━━━ Extrait du texte ━━━

Si quelques-uns donc
s’endurcissent, cela provient de la volonté des hommes, qui m’est
contraire, car bien que je veuille que tous soient sauvés, cela
néanmoins ne s’accomplit point, si l’homme ne coopère, conformant sa
volonté à ma volonté.
Quant à ce qu’à tous
n’est pas donnée la grâce d’avancer, cela vient d’un occulte
jugement de moi, qui sais modérer et donner à un chacun ce qui lui
est expédient et ce qui lui est dû; qui retiens aussi les efforts
des hommes, afin qu’ils ne tombent plus malheureusement; car
plusieurs ont de grands talents de la grâce qui pourraient faire
beaucoup, mais ils ne veulent point; d’autres se gardent du péché
par la crainte du supplice, et d’autant qu’ils n’ont point les
occasions de pécher, ou bien d’autant que le péché leur déplaît,
c’est pourquoi je ne donne point de plus grands dons à quelques-uns,
car moi, qui connais seul l’esprit des hommes, je sais distribuer
les dons comme il faut.

━━━ Extraits de liste ━━━

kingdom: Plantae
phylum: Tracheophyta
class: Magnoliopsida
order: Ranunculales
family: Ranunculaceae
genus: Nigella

━━━
━━━ Extraits de liste ━━━

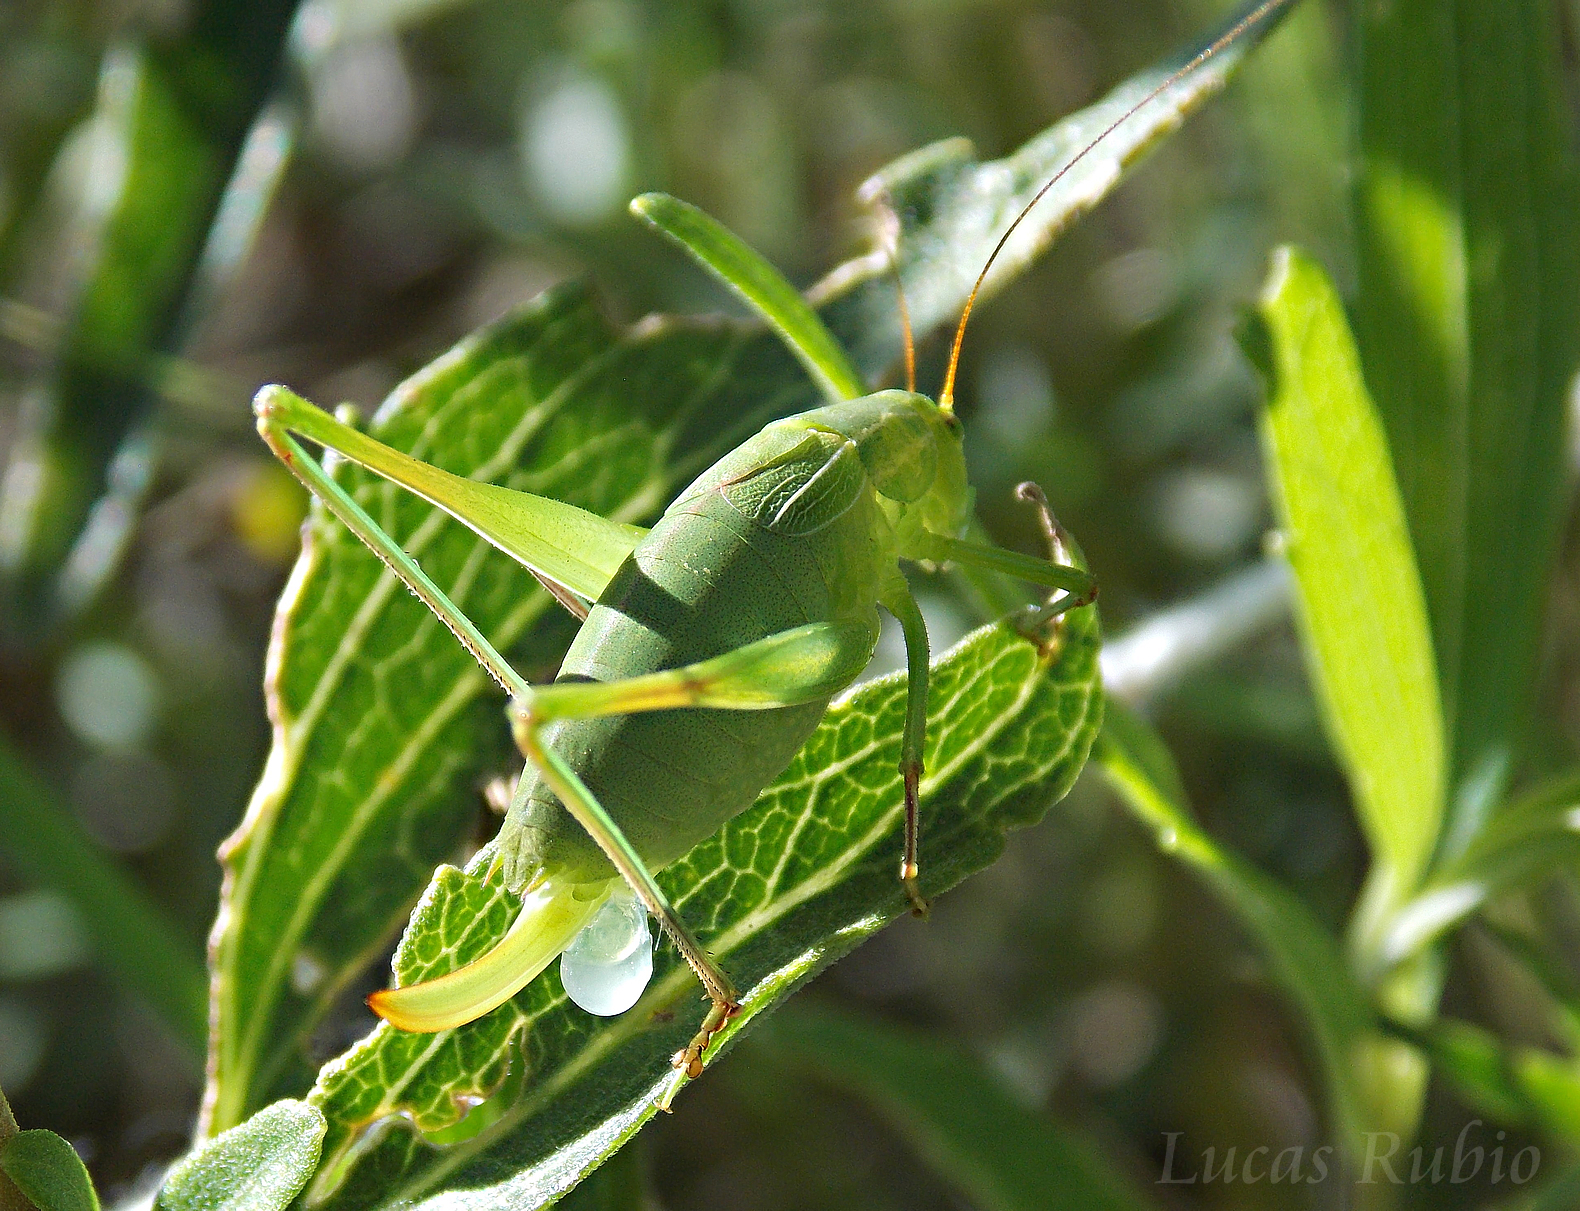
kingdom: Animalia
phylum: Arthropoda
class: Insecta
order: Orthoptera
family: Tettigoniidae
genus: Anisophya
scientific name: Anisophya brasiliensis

━━━

▶ _Tâche courte 1_
D'après le passage sur la grâce, pour quelles raisons certains se gardent-ils du péché ? Donnez-les toutes.
▶ _Tâche courte 2_
Reprenez le passage sur la grâce après sa dernière phrase et poursuivez-le dans le même ton.

▶ _Réponse 1_
- Par la crainte du supplice
- Parce qu'ils n'ont point les occasions de pécher
- Parce que le péché leur déplaît

▶ _Réponse 2_
VI. Pourquoi, le plus
souvent, les méchants prospèrent-ils mieux que les bons? Cela est un
indice, dit Dieu, de ma grande patience, de mon amour et de la
probation des justes, car si je donnais à mes amis seulement les
biens temporels, les méchants se désespéreraient et les bons
s’enorgueilliraient. Mais je donne à tous des biens temporels, afin
que moi, leur Dieu, auteur et Créateur de tout, sois aimé de tous,
et afin que, quand les bons se rendent superbes, ils soient
instruits par les mauvais à être justes. Tous savent aussi que les
choses temporelles ne sont point à aimer, ni ne doivent être
préférées à moi, mais on en doit seulement user pour le seul
entretien, et afin qu’ils soient d’autant plus fermes à mon service,
que moins ils trouvent de stabilité dans les choses temporelles.
VII. Pourquoi un est-il
appelé au commencement de sa vie, et d’autres le sont-ils à la fin?
Je suis comme une mère qui, voyant en ses enfants l’espérance de
vie, donne aux uns des choses fortes, aux autres des choses légères
et faibles.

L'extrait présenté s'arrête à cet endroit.